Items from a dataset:
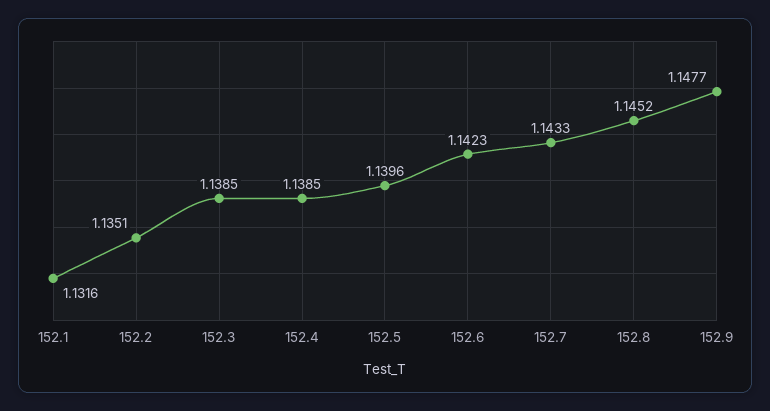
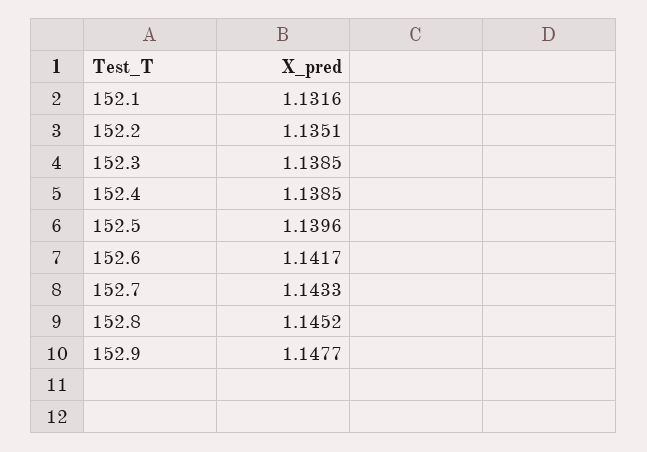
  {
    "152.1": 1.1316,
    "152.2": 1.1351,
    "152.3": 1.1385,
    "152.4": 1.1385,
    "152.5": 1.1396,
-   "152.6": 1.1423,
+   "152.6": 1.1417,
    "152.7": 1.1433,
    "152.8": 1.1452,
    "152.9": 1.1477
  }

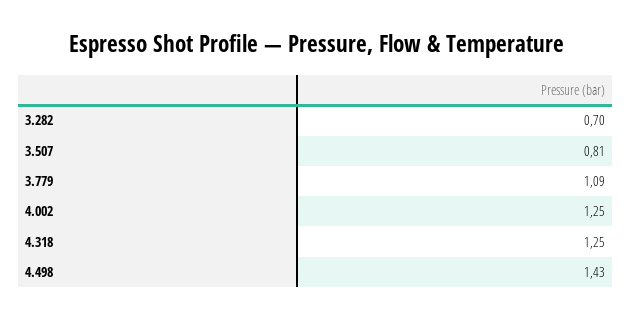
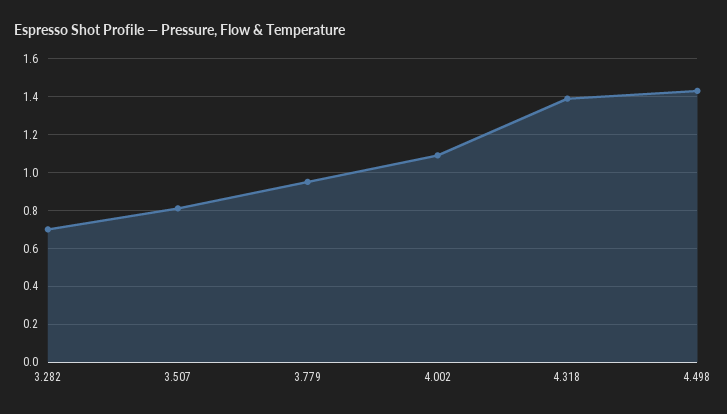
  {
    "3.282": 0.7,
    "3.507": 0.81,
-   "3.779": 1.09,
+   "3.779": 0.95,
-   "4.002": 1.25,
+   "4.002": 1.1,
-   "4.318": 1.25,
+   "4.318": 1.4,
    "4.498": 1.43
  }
* * *
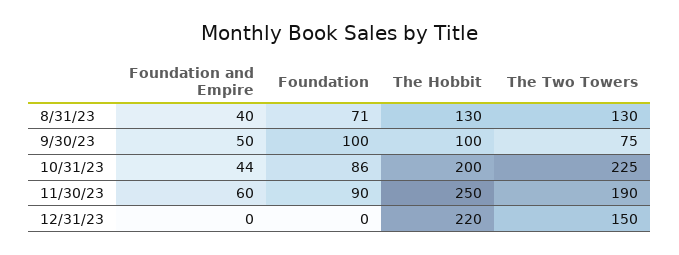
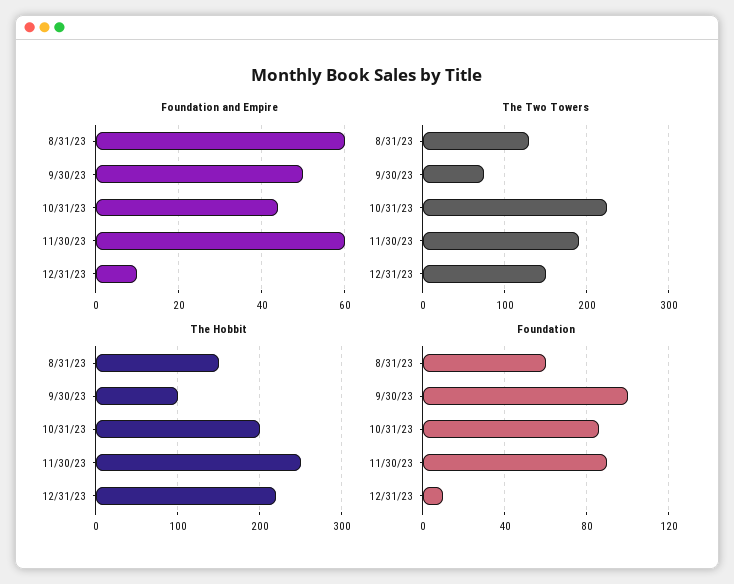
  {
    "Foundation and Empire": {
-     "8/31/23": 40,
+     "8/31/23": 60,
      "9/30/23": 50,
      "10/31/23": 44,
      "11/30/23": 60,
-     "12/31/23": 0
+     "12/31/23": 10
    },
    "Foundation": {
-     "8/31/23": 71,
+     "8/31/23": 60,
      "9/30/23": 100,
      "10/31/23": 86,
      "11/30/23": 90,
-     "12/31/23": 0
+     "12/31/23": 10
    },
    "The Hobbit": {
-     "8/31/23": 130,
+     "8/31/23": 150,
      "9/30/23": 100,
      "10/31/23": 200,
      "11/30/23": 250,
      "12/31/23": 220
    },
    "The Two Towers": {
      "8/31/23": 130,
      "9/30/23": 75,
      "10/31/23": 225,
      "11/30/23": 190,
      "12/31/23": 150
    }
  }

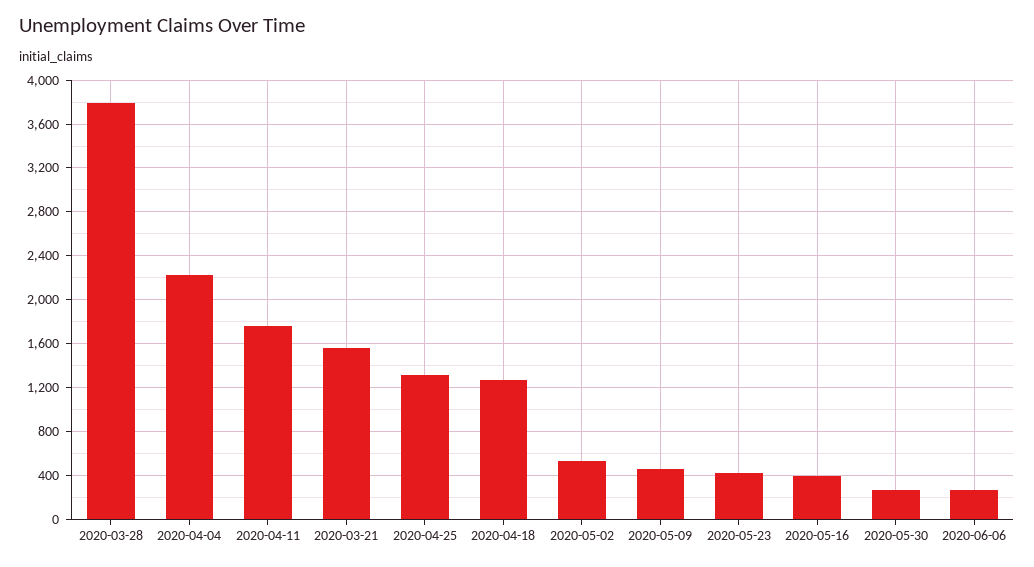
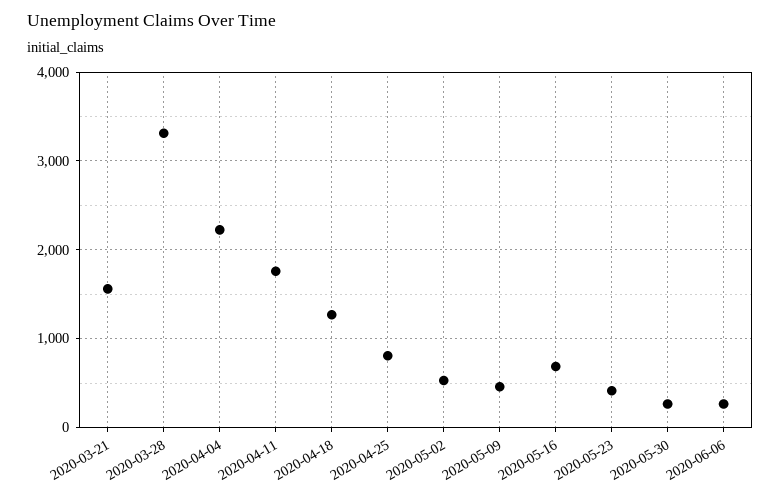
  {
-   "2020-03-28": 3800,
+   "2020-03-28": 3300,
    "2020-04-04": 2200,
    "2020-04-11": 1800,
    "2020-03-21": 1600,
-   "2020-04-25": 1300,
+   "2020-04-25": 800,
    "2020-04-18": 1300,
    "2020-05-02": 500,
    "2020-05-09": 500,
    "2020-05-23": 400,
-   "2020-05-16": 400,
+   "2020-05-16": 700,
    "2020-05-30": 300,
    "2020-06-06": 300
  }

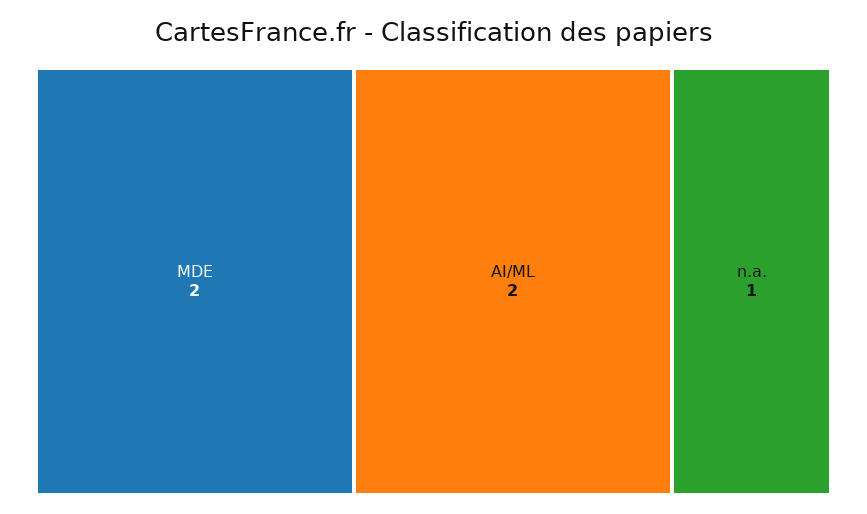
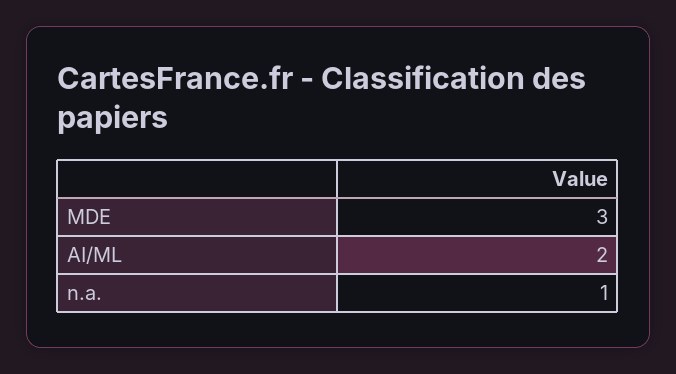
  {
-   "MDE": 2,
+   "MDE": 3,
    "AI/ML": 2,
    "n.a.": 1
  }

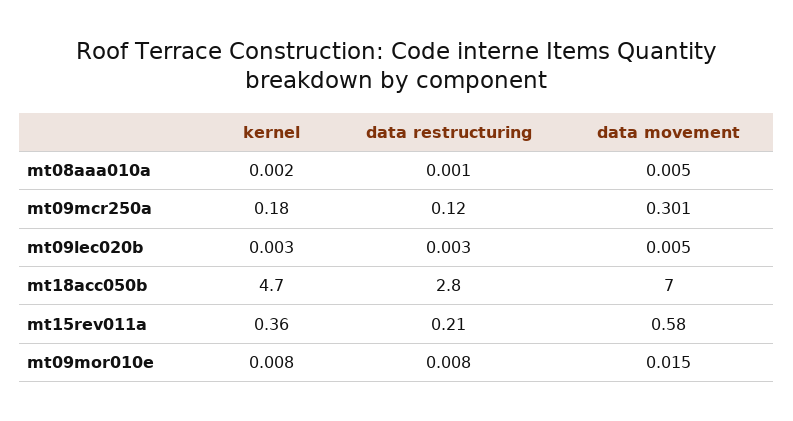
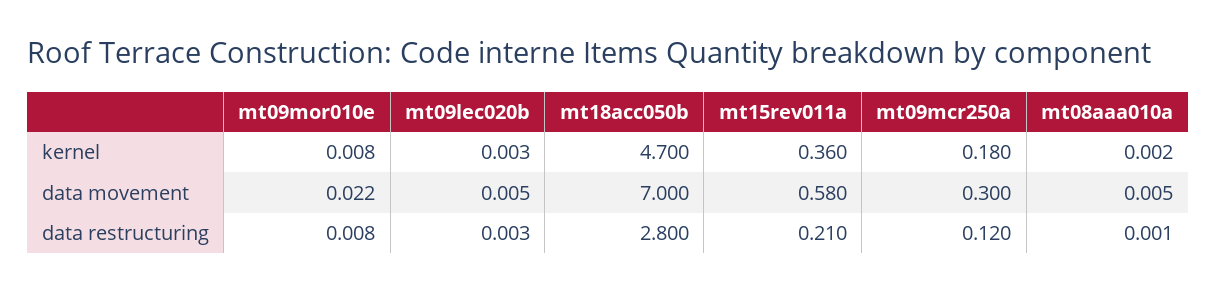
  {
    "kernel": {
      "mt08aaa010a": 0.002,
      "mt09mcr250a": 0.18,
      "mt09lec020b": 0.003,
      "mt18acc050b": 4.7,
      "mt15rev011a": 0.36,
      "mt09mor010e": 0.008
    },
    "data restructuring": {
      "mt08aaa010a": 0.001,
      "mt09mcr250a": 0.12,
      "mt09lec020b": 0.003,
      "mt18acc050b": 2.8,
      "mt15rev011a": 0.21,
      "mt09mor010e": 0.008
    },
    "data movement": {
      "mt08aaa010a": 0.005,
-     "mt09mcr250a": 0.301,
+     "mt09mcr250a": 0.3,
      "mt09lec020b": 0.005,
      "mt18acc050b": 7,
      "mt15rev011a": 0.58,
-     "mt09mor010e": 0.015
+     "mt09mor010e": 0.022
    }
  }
--
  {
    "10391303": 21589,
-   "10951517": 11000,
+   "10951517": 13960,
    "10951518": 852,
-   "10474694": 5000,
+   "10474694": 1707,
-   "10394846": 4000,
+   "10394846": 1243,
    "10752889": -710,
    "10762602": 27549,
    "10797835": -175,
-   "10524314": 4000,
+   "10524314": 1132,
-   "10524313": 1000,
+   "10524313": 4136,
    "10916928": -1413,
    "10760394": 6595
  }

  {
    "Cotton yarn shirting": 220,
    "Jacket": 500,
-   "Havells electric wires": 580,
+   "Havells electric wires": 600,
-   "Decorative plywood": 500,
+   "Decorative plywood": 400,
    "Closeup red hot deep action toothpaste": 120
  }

WHAT YOU HAVE TO DO:
Keep only those lines of the records that hold "plywood", and return them.

SOLUTION:
-   "Decorative plywood": 500,
+   "Decorative plywood": 400,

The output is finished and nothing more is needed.